Did you know that on any random day you could be going about your ordinary business with somebody wearing a wire?
My horse expert gets income as a mystery shopper. This is someone who goes to a store or other venue, such as banks and apartment complexes, and reports to the Powers That Be for that venue on what it was like. How was she treated? Was the store being run and maintained to spec? Are the apartment's grounds properly maintained? What happens when she asks a tough question or requests something unusual but not unreasonable?

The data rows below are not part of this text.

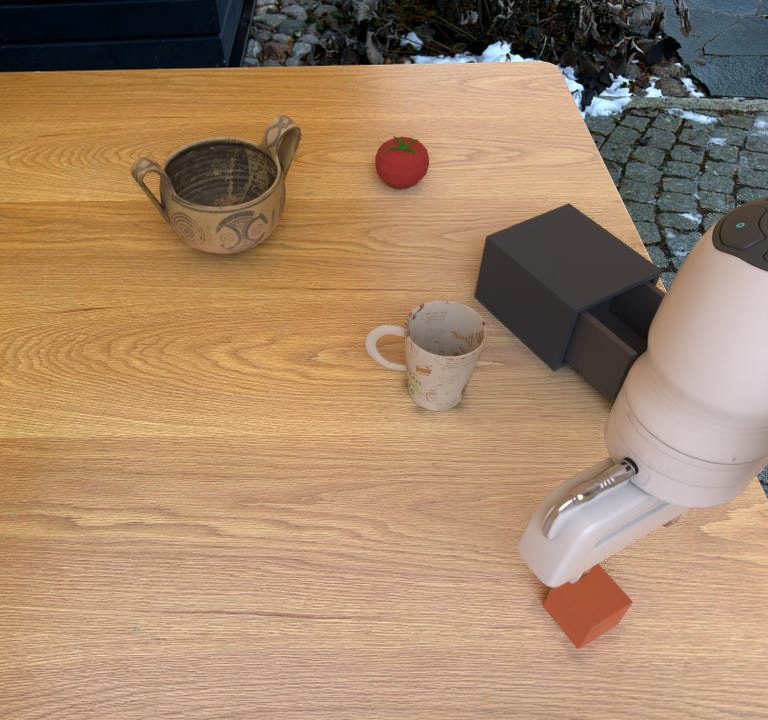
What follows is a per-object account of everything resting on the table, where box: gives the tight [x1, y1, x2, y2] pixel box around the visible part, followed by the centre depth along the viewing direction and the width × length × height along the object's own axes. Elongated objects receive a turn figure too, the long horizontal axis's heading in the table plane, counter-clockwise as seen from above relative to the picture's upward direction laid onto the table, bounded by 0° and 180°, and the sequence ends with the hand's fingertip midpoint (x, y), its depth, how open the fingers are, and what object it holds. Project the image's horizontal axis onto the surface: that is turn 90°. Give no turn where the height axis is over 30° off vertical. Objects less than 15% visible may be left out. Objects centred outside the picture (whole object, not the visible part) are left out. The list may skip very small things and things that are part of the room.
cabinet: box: [473, 203, 663, 372], centre depth 88 cm, size 15×13×10 cm
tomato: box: [374, 135, 430, 189], centre depth 109 cm, size 8×8×8 cm
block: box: [542, 563, 634, 650], centre depth 64 cm, size 4×4×4 cm
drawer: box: [563, 281, 666, 402], centre depth 80 cm, size 18×11×8 cm, turn 28°
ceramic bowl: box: [130, 113, 302, 255], centre depth 98 cm, size 22×17×15 cm
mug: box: [364, 299, 488, 412], centre depth 80 cm, size 8×13×10 cm, turn 71°
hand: (618, 543), depth 56 cm, fingers open, 8 cm apart
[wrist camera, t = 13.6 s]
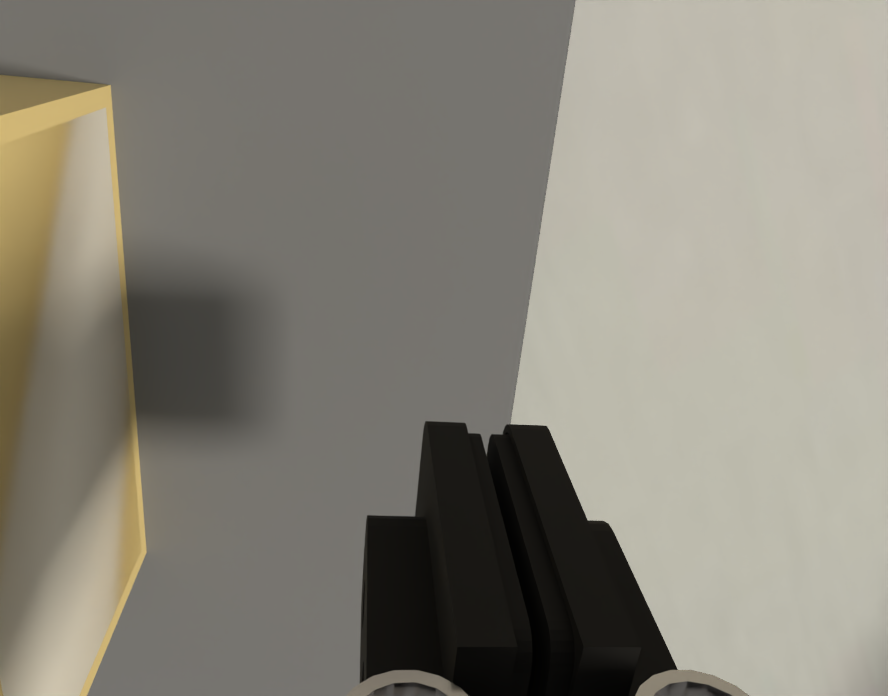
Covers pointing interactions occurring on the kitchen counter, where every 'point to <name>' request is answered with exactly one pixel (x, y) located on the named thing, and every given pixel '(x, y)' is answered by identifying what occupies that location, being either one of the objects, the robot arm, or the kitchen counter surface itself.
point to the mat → (302, 293)
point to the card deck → (63, 390)
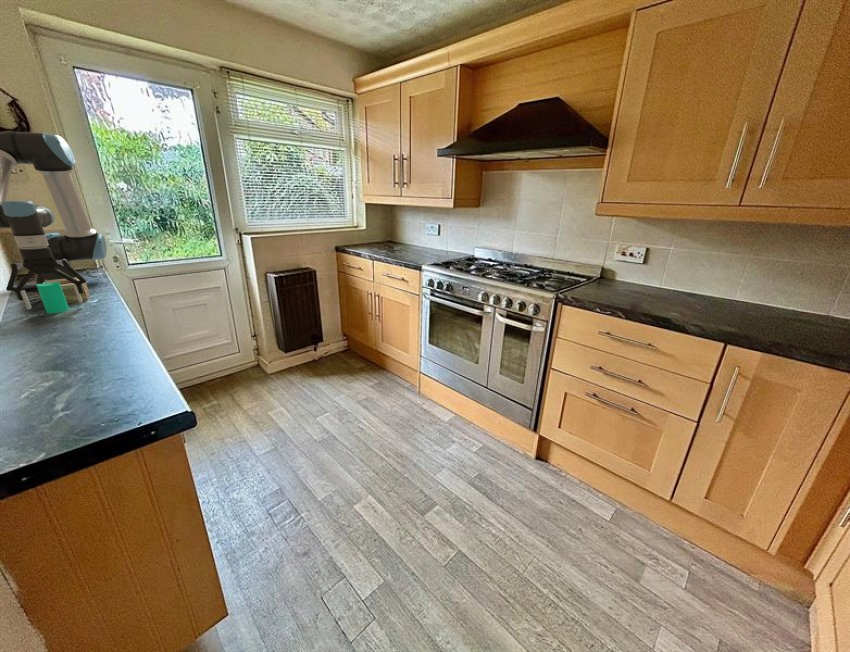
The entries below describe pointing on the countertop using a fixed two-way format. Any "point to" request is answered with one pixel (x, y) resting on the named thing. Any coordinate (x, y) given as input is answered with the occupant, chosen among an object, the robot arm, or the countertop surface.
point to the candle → (53, 297)
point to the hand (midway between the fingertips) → (56, 305)
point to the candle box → (71, 290)
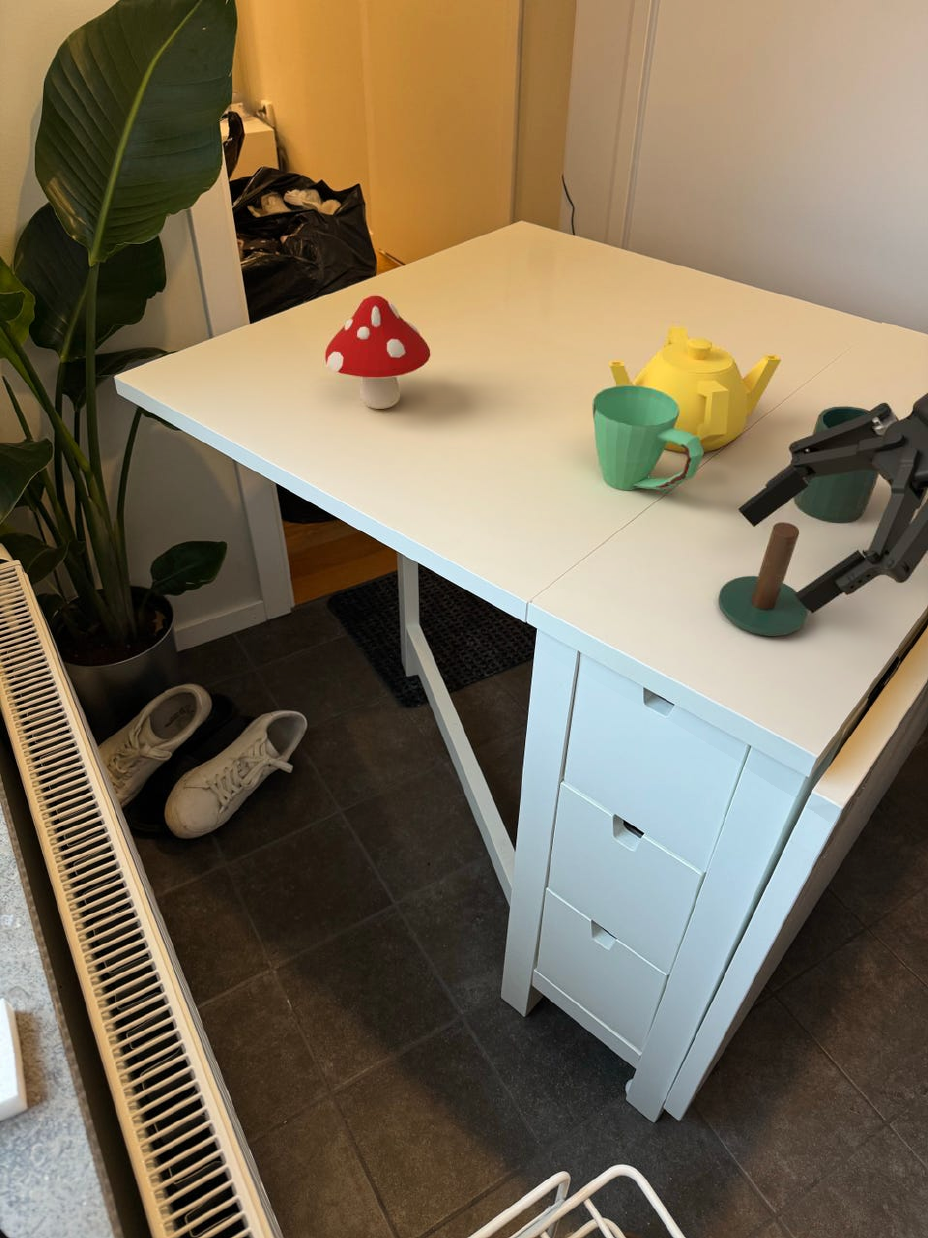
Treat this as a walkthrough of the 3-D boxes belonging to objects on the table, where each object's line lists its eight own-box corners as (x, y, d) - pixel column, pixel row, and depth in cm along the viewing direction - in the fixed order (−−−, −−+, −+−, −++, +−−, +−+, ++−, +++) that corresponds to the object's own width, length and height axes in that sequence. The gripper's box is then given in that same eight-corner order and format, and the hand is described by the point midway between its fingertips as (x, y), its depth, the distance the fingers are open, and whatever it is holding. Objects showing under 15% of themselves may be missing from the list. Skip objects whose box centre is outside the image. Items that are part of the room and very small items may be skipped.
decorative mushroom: (356, 440, 114) (347, 327, 104) (310, 396, 123) (298, 288, 113) (449, 413, 120) (450, 303, 110) (399, 373, 128) (396, 267, 119)
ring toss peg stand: (822, 623, 89) (854, 540, 82) (758, 651, 86) (785, 567, 79) (762, 575, 94) (787, 494, 88) (699, 600, 91) (720, 518, 85)
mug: (566, 476, 108) (575, 401, 102) (620, 449, 113) (632, 376, 107) (659, 530, 100) (675, 453, 94) (713, 500, 105) (732, 424, 99)
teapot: (659, 386, 127) (673, 303, 119) (769, 424, 119) (792, 338, 111) (596, 431, 117) (607, 344, 109) (711, 476, 109) (732, 385, 101)
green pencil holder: (879, 511, 104) (910, 431, 97) (829, 530, 101) (858, 449, 94) (827, 478, 109) (854, 400, 102) (779, 495, 106) (803, 415, 99)
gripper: (1086, 513, 71) (851, 665, 79) (920, 370, 89) (743, 506, 97) (1056, 459, 66) (811, 626, 74) (888, 321, 85) (706, 467, 93)
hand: (772, 558), depth 86 cm, fingers open, 13 cm apart
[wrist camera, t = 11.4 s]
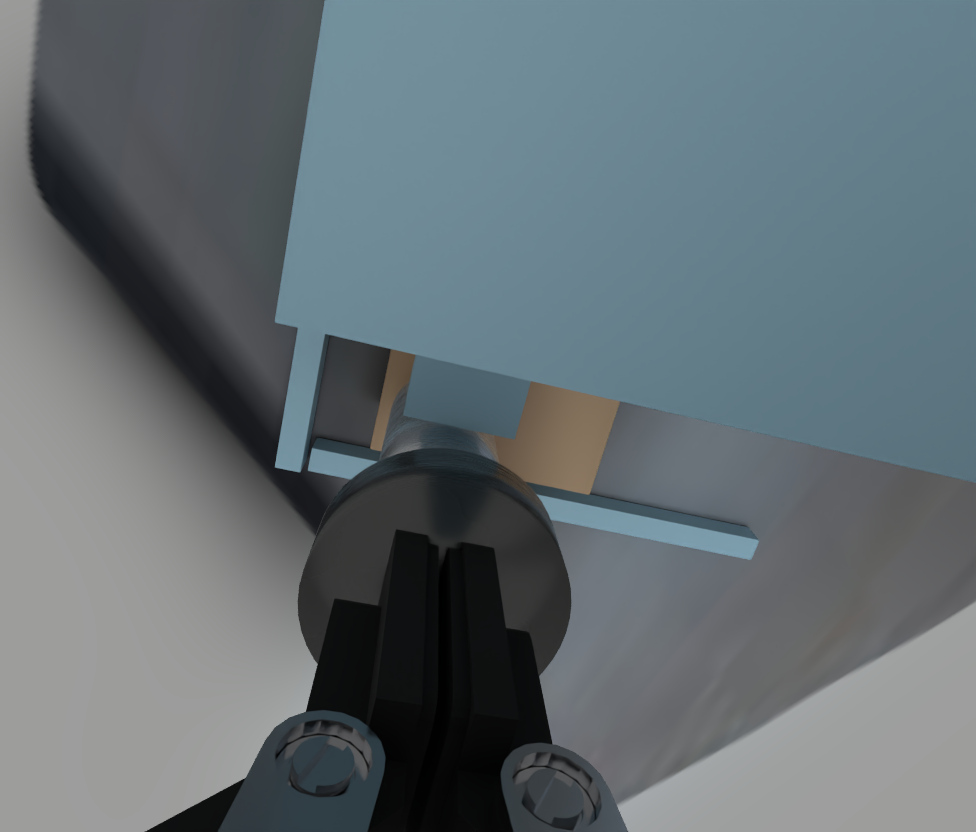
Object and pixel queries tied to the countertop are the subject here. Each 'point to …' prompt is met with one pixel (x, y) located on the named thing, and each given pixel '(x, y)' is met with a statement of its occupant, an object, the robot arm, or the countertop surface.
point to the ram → (438, 529)
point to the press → (646, 223)
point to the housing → (532, 431)
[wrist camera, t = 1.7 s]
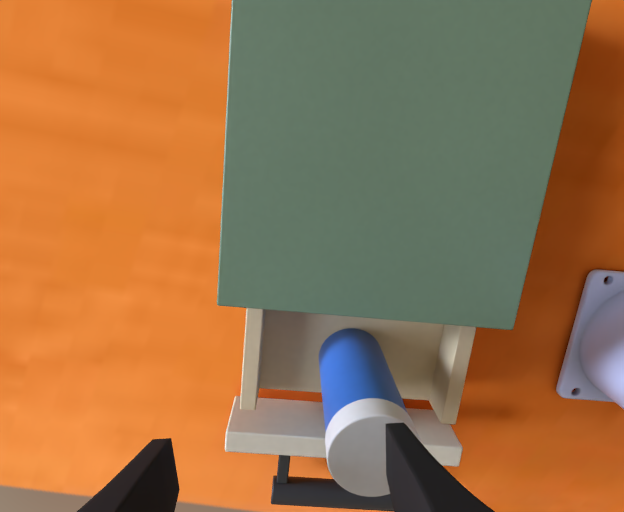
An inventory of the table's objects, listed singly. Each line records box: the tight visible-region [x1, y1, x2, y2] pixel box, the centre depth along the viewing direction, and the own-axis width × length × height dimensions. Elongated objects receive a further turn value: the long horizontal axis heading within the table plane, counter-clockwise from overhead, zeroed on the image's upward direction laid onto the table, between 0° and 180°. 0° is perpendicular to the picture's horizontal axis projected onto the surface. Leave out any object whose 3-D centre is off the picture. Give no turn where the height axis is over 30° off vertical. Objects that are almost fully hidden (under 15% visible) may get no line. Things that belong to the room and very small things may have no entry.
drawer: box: [225, 308, 476, 511], centre depth 22 cm, size 18×12×3 cm
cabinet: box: [217, 0, 592, 330], centre depth 19 cm, size 14×13×5 cm
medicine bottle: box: [319, 328, 421, 497], centre depth 19 cm, size 4×4×8 cm
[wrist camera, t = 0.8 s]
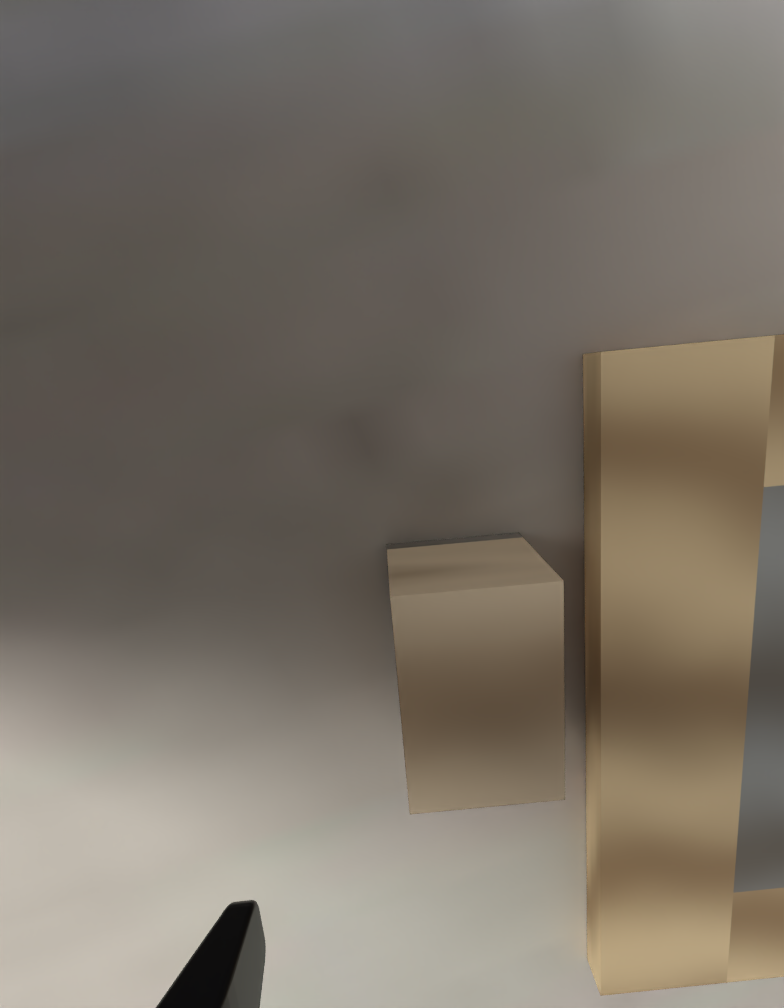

She mentioned that one upcoming session was a recorded one, which involved - in essence - wearing a wire. She also described a couple of times when she'd shopped the wrong store because of confusing addresses and stores set up too close to each other, where they should be competing with each other - on opposite sides of a highway, for example. In a town like San Antonio, where addresses aren't well-displayed, or in any modern urban sprawl area, the strip malls and shopping centers and industrial parks and apartment complexes all look the same.
Sounds like a plot hook to me.
We're talking crime thriller, of course. Quite possibly one with comedy elements. The protagonist is a mystery shopper doing a mix of assignments and errands. Maybe instead of the corporate-owned apartment complex she's supposed to go to she winds up in one that's owned by The Mob (that handy faceless villain) and used as a safe location for various purposes. Maybe she wanders into the wrong venue at the wrong time and witnesses the wrong thing. Is she spotted, her wire detected, and she taken hostage? Does she go undetected, deliberately record the event, and spend the rest of the movie dodging the people who saw or heard her on her way out to take her evidence to the police? Does she blunder innocently into a situation and get mistaken for somebody else? Does her recording even come out audible?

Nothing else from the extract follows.